OpenGVLab / LLaMA-Adapter

[ICLR 2024] Fine-tuning LLaMA to follow Instructions within 1 Hour and 1.2M Parameters
GNU General Public License v3.0
5.71k stars 370 forks source link

Runtime Error when running fine tuning script. #41

Open seelenbrecher opened 1 year ago

seelenbrecher commented 1 year ago

Hi,

I have tried run alpaca_finetuning_v1/finetuning.sh and encounter runtime error.
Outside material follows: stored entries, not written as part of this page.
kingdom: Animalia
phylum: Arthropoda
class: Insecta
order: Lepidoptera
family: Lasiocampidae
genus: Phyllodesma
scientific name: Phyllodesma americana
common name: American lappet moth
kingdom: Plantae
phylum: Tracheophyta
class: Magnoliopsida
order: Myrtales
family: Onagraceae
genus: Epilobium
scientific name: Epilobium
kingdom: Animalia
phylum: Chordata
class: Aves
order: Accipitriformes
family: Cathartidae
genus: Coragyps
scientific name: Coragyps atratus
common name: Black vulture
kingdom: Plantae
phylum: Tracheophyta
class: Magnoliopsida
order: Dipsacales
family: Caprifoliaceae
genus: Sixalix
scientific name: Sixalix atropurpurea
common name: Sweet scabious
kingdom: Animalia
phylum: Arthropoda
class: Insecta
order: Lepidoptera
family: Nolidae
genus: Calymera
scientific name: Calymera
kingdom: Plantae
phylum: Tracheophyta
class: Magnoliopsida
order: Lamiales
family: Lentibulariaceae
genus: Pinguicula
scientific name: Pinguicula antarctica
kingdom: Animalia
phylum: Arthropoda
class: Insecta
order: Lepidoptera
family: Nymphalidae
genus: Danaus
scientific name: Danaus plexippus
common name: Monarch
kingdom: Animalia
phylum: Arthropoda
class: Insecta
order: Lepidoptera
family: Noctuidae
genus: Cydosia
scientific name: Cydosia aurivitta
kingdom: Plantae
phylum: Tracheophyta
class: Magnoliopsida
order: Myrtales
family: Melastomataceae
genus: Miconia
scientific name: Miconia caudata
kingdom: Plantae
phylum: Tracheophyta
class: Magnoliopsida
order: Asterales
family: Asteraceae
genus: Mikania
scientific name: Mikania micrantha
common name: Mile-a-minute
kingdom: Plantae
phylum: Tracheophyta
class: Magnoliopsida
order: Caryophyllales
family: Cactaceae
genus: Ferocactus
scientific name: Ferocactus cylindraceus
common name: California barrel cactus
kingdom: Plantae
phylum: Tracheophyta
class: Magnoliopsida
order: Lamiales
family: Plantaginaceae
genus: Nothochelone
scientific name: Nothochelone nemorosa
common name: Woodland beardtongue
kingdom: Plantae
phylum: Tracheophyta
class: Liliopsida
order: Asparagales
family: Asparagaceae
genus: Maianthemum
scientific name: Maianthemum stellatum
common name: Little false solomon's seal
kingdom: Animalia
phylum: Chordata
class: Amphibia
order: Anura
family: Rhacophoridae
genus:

Traceback (most recent call last):
  File "finetuning.py", line 294, in <module>
    main(args)
  File "finetuning.py", line 253, in main
    train_stats = train_one_epoch(
  File "/home/LLaMA-Adapter/alpaca_finetuning_v1/engine_finetuning.py", line 50, in train_one_epoch
    loss /= accum_iter
RuntimeError: Output 0 of _DDPSinkBackward is a view and is being modified inplace. This view was created inside a custom Func
tion (or because an input was returned as-is) and the autograd logic to handle view+inplace would override the custom backward
 associated with the custom Function, leading to incorrect gradients. This behavior is forbidden. You can fix this by cloning
the output of the custom Function.

I tried cloning the loss by adding loss = loss.clone() before calling loss /= accum_iter, and the script is working. However, I am not sure whether this will affect the backward process (or the training) or not. Besides, any suggestion to avoid this runtime error?

My environment:

GPU = NVIDIA Tesla V100 SXM3 32 GB
CUDA Version = 11.1
torch version = 1.10.1+cu111

Thank you

aojunzz commented 1 year ago

you can use higher PyTorch version, the default version is PyTorch2.0.